Supongo que más de un lector habrá reparado en la referencia ajedrecística que Umberto Eco hace en la introducción de su famoso best seller El nombre de la rosa:
Si nada nuevo hubiese sucedido, todavía seguiría preguntándome por el origen de la historia de Adso de Melk; pero en 1970, en Buenos Aires, curioseando en las mesas de una pequeña librería de viejo en Corrientes, cerca del más famoso Patio del Tango de esa gran arteria, tropecé con la versión castellana de un librito de Milo Temesvar, Del uso de los espejos en el juego del ajedrez, que ya había tenido ocasión de citar (de segunda mano) en mi Apocalípticos e integrados, al referirme a otra obra suya posterior, Los vendedores de apocalipsis. Se trataba de la traducción del original, hoy perdido, en lengua georgiana (Tiflis, 1934); allí encontré, con gran sorpresa, abundantes citas del manuscrito de Adso…

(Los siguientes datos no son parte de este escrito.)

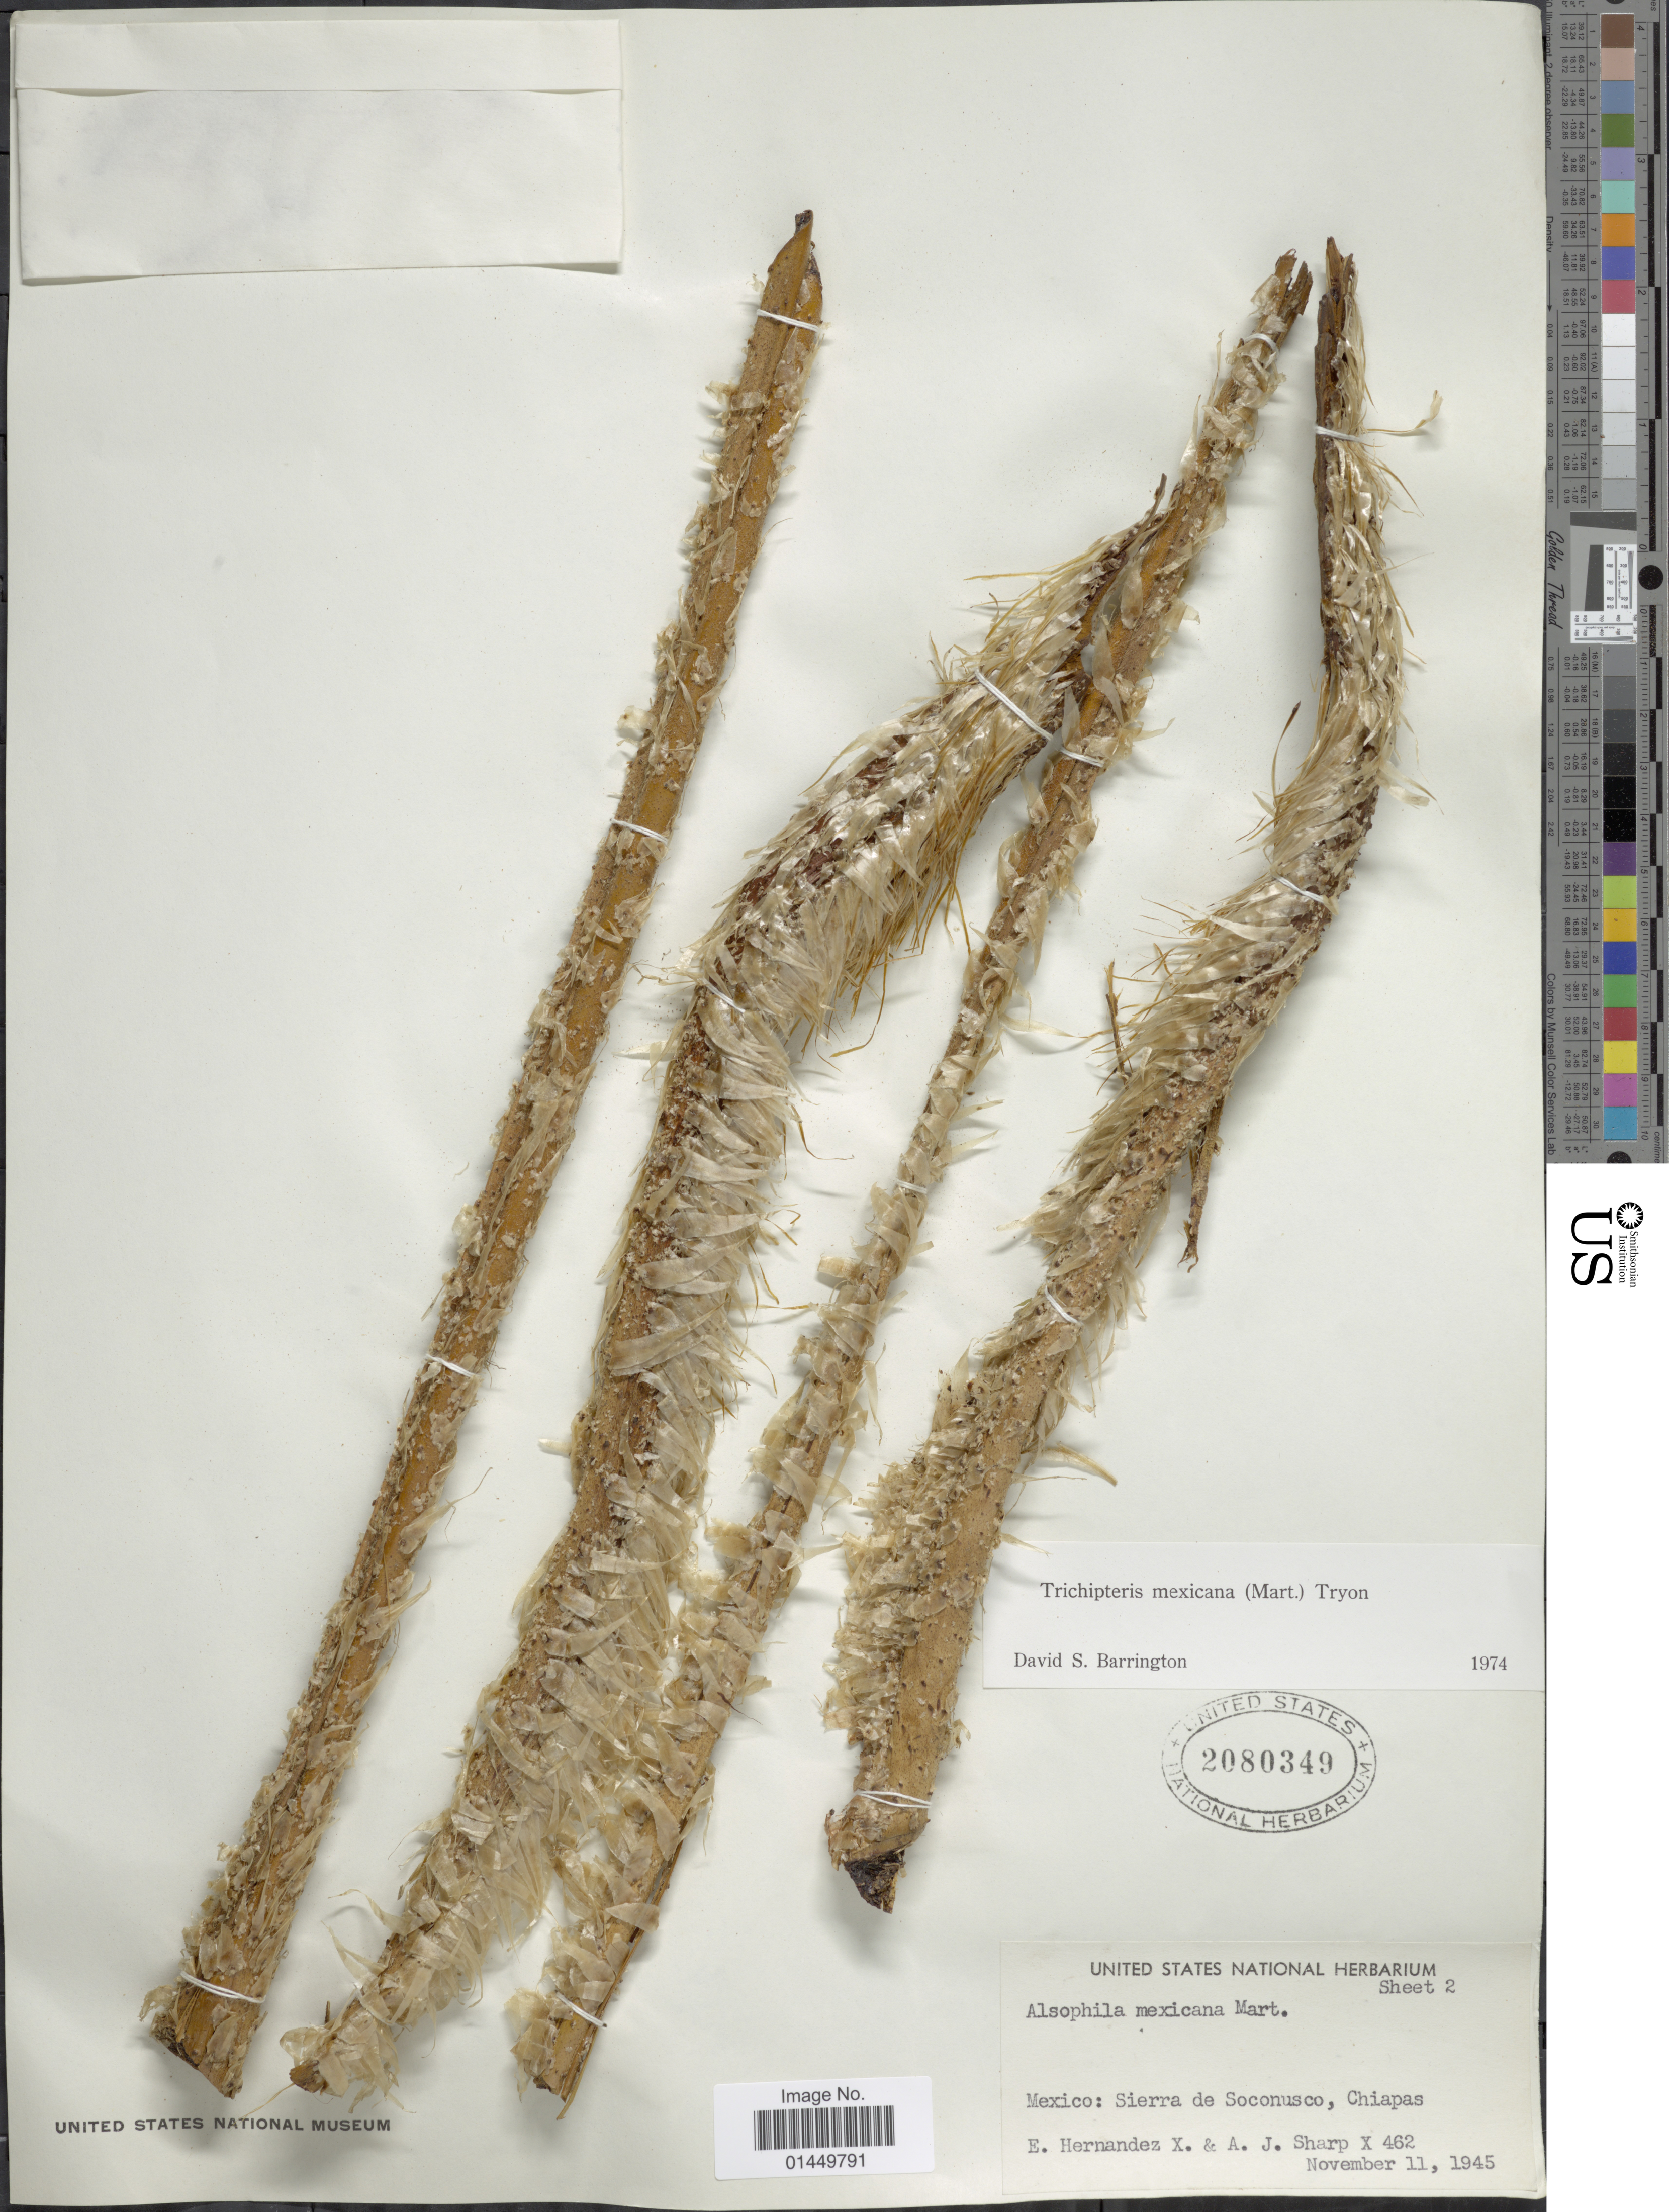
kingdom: Plantae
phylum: Tracheophyta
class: Polypodiopsida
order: Cyatheales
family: Cyatheaceae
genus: Cyathea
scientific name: Cyathea valdecrenata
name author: Domin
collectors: E. Hernandez X. & A. J. Sharp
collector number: X 462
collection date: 1945-11-11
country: Mexico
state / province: Chiapas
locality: Mexico: Sierra de Soconusco, Chiapas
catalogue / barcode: US 2080349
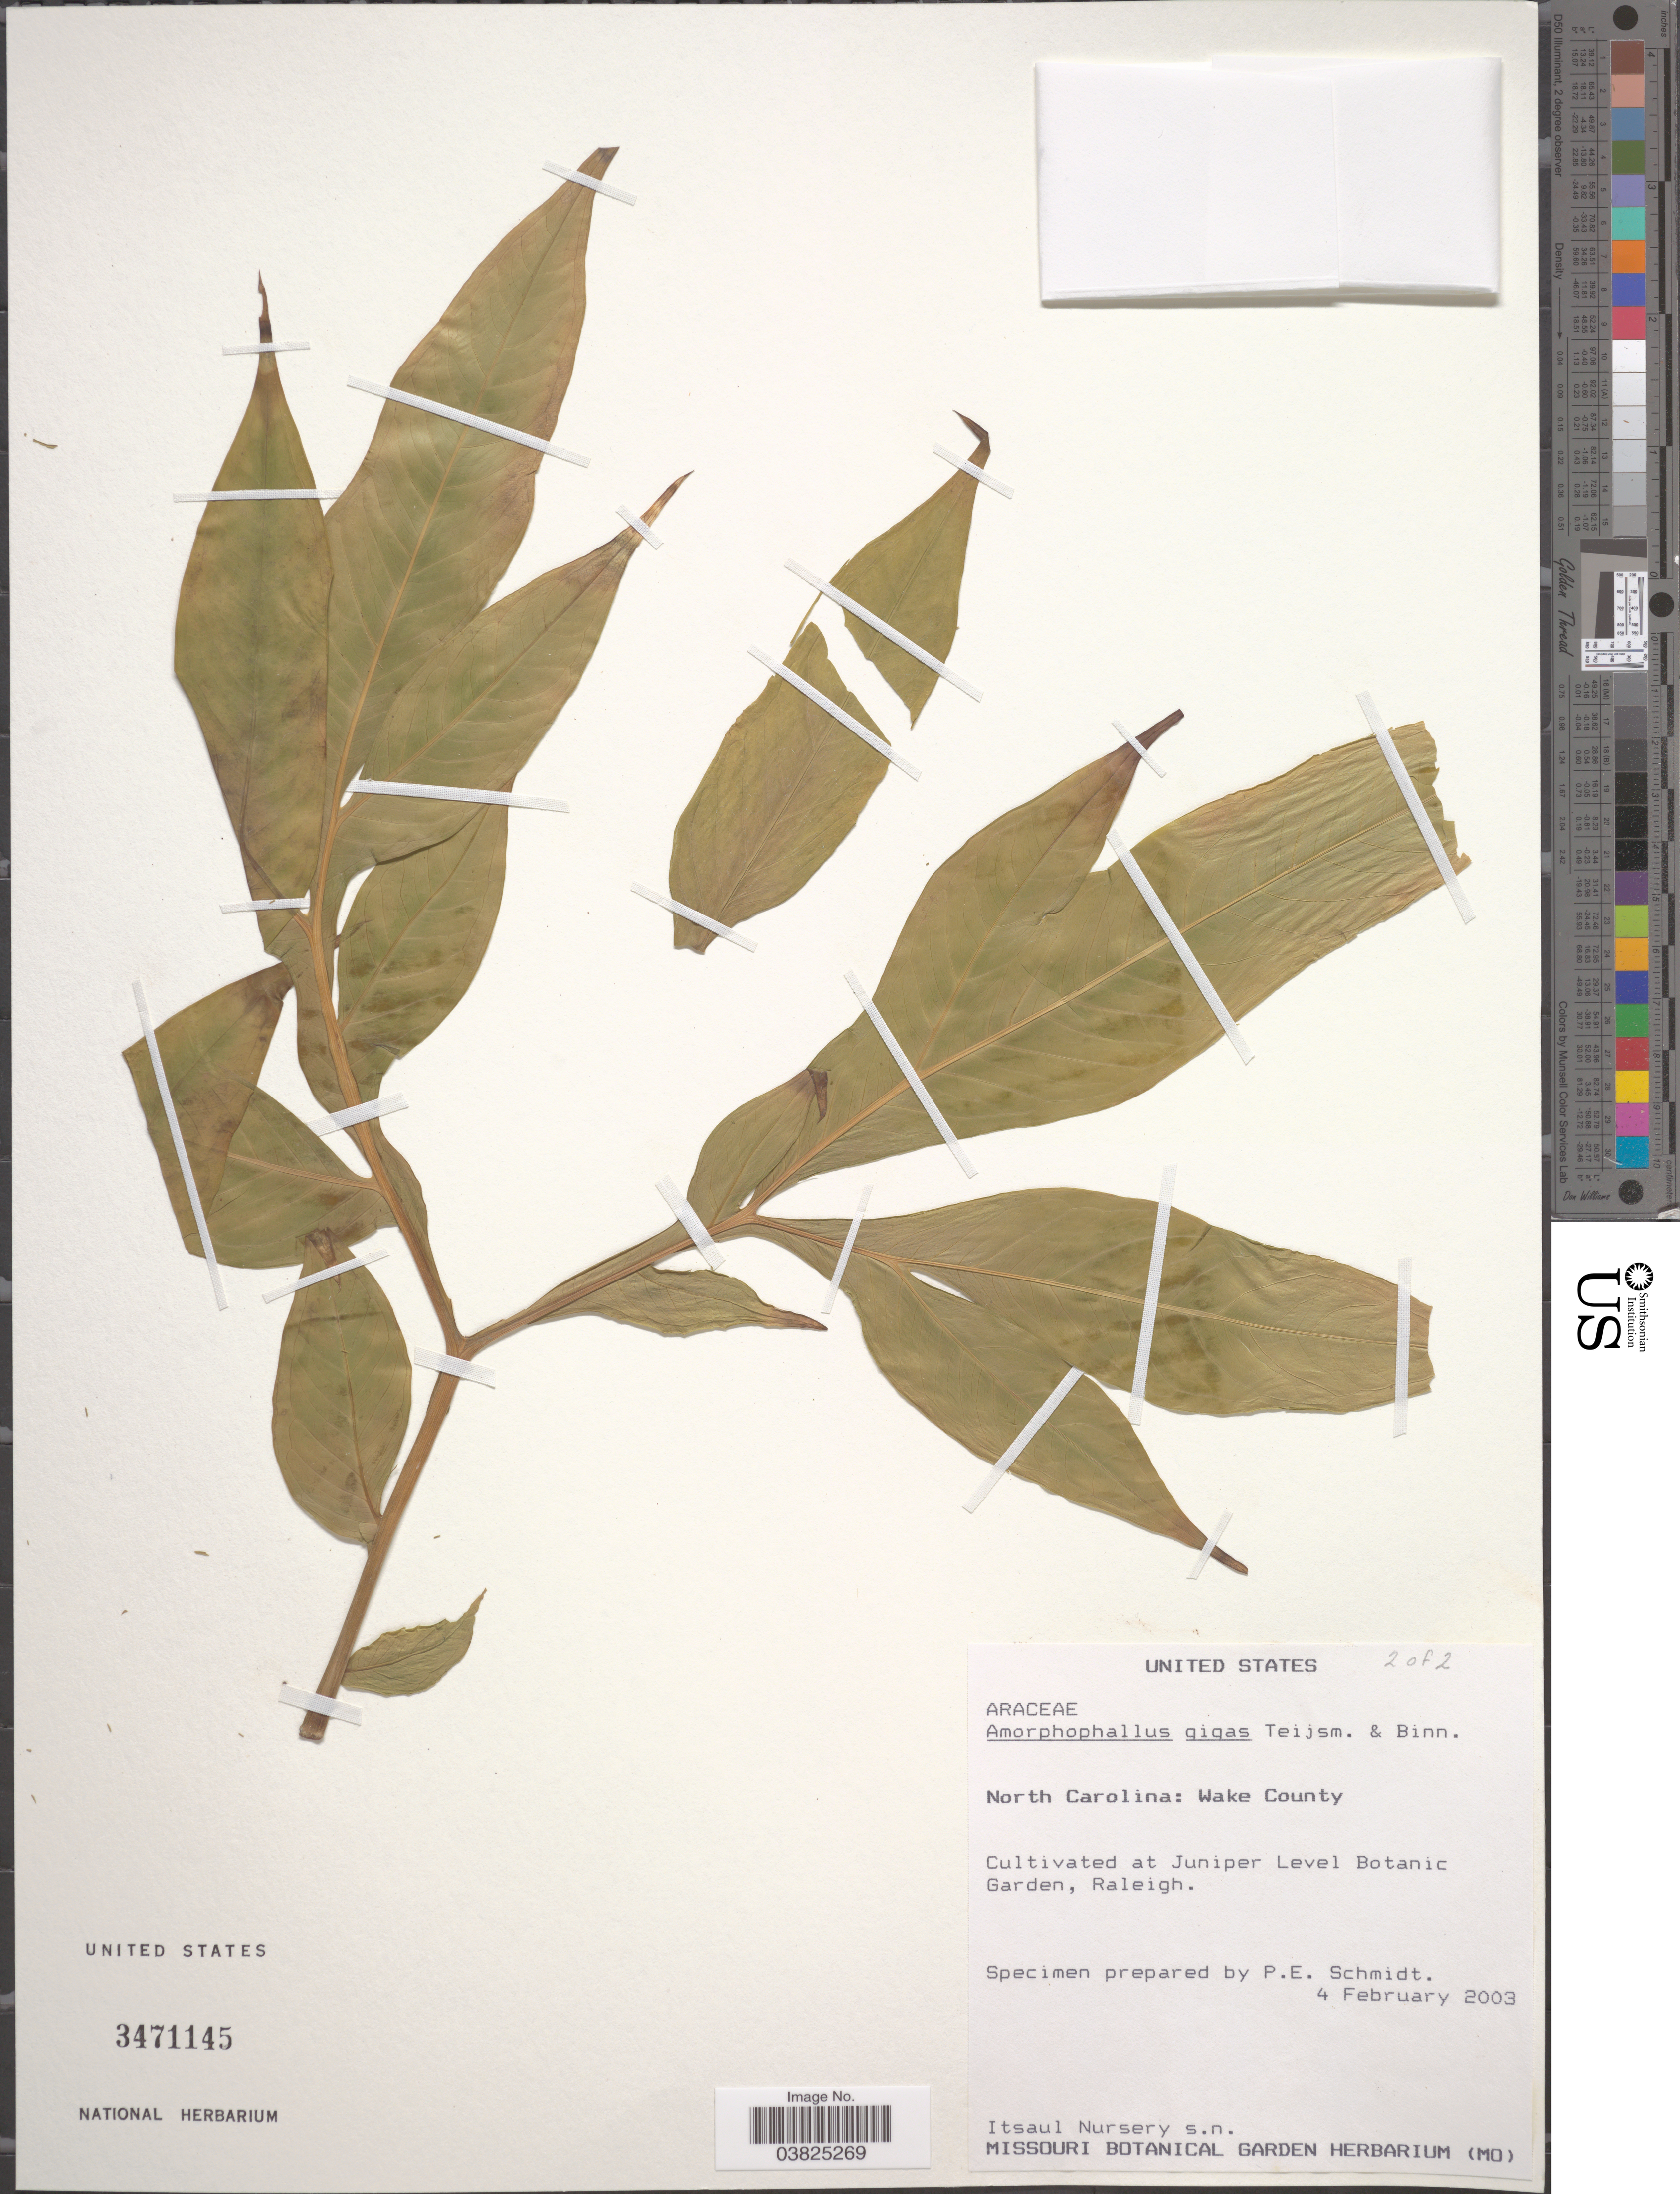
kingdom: Plantae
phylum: Tracheophyta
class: Liliopsida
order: Alismatales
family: Araceae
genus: Amorphophallus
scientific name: Amorphophallus gigas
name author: Teijsm. & Binn.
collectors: I. Nursery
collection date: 2003-02-04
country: United States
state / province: North Carolina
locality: Wake County. Juniper Level Botanic Garden, Raleigh.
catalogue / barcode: US 3471145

¿Existía Milo Temesvar? El título del libro (sospechoso por lo absurdo) nos remitía a las rocambolescas y alambicadas tesis que los doctorandos de El libro de los abalorios (Hermann Hesse) llevan a cabo en una universidad hiperelitista, como Técnica de la flauta china y el comercio de la sal en la Bolsa de Amberes en el siglo XVII.¿De qué modo pueden intervenir los espejos en el ajedrez? ¿Tal vez era una imagen para referirse a posiciones especulares, es decir, que guardan cierta simetría inversa? ¿O, más bien, al empleo pragmático de reflejos para desestabilizar al contrario, como preconizaban Lucena y Ruy López, en sus recomendaciones para tahúres y ventajistas del tablero.
Una pequeña investigación reveló que, en efecto, Milo Temesvar era una invención literaria de Eco, no menos apócrifo que el Pierre Menard, “inventor del Quijote”, de Borges. Y si no existía el autor, mucho menos podía existir el libro. Era, por tanto, y como cabía imaginar, un libro apócrifo.
El libro ficticio es un elemento más que el escritor incorpora a su obra para añadir misterios y revestirse de autoridad sobre cualquier aspecto de la trama: una forma tramposa, aunque lícita, de llevar al huerto al lector, un ejercicio de demiurgia literaria. La incorporación de libros inexistentes (es decir, que nunca fueron escritos) es casi tan vieja como la misma literatura. Recordemos, por ejemplo, que El Quijote es, “en realidad”, un manuscrito del desconocido autor Cide Hamete Benengeli y aunque el libro, en este caso, sí existe, se falsea la identidad del autor, atribuyéndosele a alguien imaginario.
Un autor ahora de moda, Roberto Bolaño, menciona numerosos libros apócrifos en los suyos, como La rosa interminable o La mujer ciega. Robert Bloch, especialista en el género de intriga (la famosa Psicosis, que llevó al cine Hitchcock, por ejemplo, es obra suya) atribuyó los libros La cripta y El gusano de medianoche a Edgar Allan Poe, que éste nunca escribió.
Algunos autores no sólo hacen referencia a sus imaginarios colegas, sino incluso a la fecha de publicación de tales libros. Así, Jorge Luis Borges, uno de los grandes creadores (y mixtificadores, que se movía en ese terreno como pez en el agua) se refirió, entre otros, a una Historia de un país llamado Uqbar, de Silas Maslam (1874), y también a El espejo secreto, “una comedia freudiana” o El dios del laberinto (1933), o aun April March (1936), todos de Herbert Quain, aclarándonos que este último no significa “Marcha de Abril”, sino, literalmente, Abril Marzo, ¿un nombre propio?
Con todo, no hay libro ficticio más famoso, ni con mayor aura mítica que El Necronomicón, al que casi asusta referirse, por temor a adentrarnos en un territorio que por fuerza debe llevar a algún tipo de infierno, y éste no imaginario. Se atrevió a rescatarlo de la nada el insigne maestro del terror Howard Phillips Lovecraft (1890-1937), mencionándolo en el relato El sabueso y atribuyendo su autoría al árabe Abdul Alhazred, personaje que aparece en otro cuento del mismo autor, La ciudad sin nombre. El Necronomicón es un grimorio o libro mágico que encierra un texto cargado de invocaciones y mensajes indescriptibles y cuyo título, por interpretación etimológica, vendría a significar nada menos que Libro de los muertos. Que el destino nos libre de penetrar en sus arcanos.